Extract provided -

* * *

The $50 billion figure estimates Ripple’s enterprise value, not XRP’s market cap. Still, a Ripple IPO valuation this large reflects market expectations for Ripple’s business potential.
In November 2025, Ripple sold $500 million in equity to investors including Fortress Investment Group and Citadel Securities at a $40 billion valuation. Climbing to a projected $50 billion within months—a 25% jump—shows growing optimism around Ripple’s trajectory.
Why Ripple Keeps Denying IPO Plans

Despite the $50 billion IPO buzz, Ripple’s leadership has consistently denied near-term plans. In a January 2026 Bloomberg interview, Ripple President Monica Long reiterated that Ripple has “no plans for an IPO” and can continue funding growth internally. CEO Brad Garlinghouse echoed this, noting Ripple “hasn’t needed to raise capital” due to its strong financial position.
Ripple has no trouble attracting large investments while staying private. The November 2025 share sale drew heavyweight backers including Citadel, Fortress, Pantera Capital, Galaxy Digital, Brevan Howard, and Marshall Wace.

* * *

Problems to solve -
1. Copy the Ripple passage between "In November 2025, Ripple" and "around Ripple’s trajectory.", inclusive.
2. In the Ripple passage, at what valuation did Ripple sell $500 million in equity in November 2025?
3. Write the next part of the Ripple passage, picking up after its final sentence.
The items that follow have no connection to the Ripple passage.

* * *

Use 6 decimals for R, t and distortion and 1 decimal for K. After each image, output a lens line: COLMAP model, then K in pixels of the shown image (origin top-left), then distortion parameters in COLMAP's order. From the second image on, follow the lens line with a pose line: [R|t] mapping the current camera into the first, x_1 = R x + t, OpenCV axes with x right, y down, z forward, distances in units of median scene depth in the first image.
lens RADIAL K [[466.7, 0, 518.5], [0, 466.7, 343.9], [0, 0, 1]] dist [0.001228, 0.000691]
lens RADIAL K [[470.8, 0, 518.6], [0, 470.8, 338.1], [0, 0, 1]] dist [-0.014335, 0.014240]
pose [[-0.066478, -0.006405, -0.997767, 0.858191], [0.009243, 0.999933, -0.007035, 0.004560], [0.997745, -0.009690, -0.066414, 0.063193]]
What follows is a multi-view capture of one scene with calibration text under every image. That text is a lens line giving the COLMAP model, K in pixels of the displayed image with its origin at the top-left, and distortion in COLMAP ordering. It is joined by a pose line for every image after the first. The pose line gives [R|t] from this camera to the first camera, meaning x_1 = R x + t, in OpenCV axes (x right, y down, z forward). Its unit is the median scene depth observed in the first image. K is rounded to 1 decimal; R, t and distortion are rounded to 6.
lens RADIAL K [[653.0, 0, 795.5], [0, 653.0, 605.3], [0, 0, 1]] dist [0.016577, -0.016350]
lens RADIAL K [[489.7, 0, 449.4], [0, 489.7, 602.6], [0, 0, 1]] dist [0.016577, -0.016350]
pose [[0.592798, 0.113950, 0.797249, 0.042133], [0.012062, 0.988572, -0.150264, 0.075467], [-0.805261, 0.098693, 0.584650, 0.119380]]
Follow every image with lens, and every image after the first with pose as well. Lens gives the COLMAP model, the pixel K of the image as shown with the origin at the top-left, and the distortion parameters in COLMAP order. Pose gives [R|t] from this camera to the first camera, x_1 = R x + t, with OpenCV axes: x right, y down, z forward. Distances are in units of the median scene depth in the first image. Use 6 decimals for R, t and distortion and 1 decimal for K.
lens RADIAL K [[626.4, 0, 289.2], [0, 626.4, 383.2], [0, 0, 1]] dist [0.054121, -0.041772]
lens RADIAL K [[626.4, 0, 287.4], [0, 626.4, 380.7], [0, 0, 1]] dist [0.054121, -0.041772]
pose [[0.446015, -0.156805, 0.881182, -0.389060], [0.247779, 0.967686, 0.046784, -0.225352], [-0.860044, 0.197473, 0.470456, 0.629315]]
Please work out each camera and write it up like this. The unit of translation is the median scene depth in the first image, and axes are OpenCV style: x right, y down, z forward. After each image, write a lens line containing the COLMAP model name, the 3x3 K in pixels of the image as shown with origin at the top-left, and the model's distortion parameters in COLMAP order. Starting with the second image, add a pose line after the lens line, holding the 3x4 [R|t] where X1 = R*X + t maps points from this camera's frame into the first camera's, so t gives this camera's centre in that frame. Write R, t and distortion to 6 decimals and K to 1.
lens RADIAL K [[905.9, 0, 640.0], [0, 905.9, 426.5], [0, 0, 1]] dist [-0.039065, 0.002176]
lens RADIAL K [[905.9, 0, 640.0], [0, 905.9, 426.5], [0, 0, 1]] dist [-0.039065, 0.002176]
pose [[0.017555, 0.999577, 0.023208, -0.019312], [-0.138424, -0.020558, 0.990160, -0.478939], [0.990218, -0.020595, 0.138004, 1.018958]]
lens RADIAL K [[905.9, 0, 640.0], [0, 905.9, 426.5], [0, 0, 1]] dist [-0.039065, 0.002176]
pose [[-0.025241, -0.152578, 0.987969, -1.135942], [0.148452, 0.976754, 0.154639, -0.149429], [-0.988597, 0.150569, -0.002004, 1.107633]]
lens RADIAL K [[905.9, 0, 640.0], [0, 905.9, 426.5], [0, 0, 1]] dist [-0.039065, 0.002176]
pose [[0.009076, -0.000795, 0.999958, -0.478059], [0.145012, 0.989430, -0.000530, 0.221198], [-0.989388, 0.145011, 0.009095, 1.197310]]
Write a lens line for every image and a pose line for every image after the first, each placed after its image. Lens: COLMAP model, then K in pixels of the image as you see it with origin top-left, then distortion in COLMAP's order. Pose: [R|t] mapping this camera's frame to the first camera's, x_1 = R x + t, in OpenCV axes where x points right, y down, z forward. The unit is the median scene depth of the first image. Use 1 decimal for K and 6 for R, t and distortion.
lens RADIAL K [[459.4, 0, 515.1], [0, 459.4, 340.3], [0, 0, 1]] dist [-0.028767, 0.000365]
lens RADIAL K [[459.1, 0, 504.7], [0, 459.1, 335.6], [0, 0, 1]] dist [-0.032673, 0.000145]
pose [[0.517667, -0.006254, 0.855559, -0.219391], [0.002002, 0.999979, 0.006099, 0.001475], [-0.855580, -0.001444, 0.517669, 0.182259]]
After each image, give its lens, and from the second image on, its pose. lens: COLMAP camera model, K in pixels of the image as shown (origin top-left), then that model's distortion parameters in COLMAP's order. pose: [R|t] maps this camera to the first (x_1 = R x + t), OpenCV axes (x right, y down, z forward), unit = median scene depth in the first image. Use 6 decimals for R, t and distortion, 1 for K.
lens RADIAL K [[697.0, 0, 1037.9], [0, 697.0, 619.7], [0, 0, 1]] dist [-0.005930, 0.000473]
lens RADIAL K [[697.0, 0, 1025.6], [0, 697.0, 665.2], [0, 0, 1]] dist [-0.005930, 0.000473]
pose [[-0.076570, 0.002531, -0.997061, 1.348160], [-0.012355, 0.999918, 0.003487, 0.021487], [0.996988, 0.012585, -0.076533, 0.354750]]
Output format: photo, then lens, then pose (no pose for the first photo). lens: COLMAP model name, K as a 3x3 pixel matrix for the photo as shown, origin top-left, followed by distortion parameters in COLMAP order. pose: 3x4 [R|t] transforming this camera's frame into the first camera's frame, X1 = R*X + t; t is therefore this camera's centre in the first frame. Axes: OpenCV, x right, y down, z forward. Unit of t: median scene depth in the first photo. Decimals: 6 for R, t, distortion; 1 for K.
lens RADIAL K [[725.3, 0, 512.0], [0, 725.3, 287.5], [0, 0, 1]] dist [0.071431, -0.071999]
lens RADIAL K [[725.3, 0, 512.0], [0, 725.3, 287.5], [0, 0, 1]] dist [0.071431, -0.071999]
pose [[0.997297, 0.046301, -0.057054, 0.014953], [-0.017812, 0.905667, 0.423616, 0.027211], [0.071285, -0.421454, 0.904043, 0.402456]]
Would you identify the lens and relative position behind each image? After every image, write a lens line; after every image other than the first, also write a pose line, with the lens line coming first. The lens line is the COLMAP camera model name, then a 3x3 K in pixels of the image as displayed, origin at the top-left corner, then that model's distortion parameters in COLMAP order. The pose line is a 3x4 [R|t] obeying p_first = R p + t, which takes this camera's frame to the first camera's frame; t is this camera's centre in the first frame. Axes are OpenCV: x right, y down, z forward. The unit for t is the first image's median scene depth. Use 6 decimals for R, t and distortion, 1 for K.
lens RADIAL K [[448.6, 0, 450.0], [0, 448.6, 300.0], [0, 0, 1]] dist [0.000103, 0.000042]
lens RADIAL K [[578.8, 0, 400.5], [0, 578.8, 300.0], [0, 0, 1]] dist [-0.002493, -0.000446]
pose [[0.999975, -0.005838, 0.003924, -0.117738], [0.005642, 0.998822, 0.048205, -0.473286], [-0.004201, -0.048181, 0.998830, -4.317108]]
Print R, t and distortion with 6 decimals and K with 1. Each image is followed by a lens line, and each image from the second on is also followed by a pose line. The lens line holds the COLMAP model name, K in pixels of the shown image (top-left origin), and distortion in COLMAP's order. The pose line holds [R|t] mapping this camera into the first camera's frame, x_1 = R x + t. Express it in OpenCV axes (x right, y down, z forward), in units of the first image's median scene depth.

* * *

Exercise results -
1.
In November 2025, Ripple sold $500 million in equity to investors including Fortress Investment Group and Citadel Securities at a $40 billion valuation. Climbing to a projected $50 billion within months—a 25% jump—shows growing optimism around Ripple’s trajectory.

2. $40 billion

3.
Instead of pursuing a public listing, Ripple has deployed capital aggressively through acquisitions. Since 2025, Ripple spent nearly $4 billion on deals across payments, custody, and trading:
- Hidden Road ($1.25 billion): Global prime broker which is now Ripple Prime
- GTreasury ($1 billion): Treasury management software for Fortune 500 companies
- Rail ($200 million): Stablecoin payments platform
- Palisade: Wallet and custody infrastructure
Staying private lets Ripple maintain control over its strategy without the quarterly earnings pressure that comes with public markets.
How a $50B Ripple IPO Would Affect XRP

Ripple stock and XRP are distinct assets—owning one doesn’t mean owning the other. But history shows positive Ripple developments often boost the XRP price sentiment since the market links the two psychologically.
When Ripple gained regulatory clarity in its U.S. court battle, the XRP price surged as investors grew confident in its legal status. Major partnership announcements have frequently coincided with XRP rallies tracked by institutional investors. A blockbuster Ripple IPO would likely be read as a vote of confidence in Ripple’s business and, by extension, XRP’s ecosystem.
Bullish Scenario ($3.00-$5.00)
A successful Ripple IPO at $50 billion could push XRP toward $3.00-$5.00 as institutional interest spills from equity markets to the token. Standard Chartered has projected XRP could reach $8 by 2026 with steady ETF inflows—a high-profile IPO could accelerate that timeline.
Base Scenario ($1.50-$2.50)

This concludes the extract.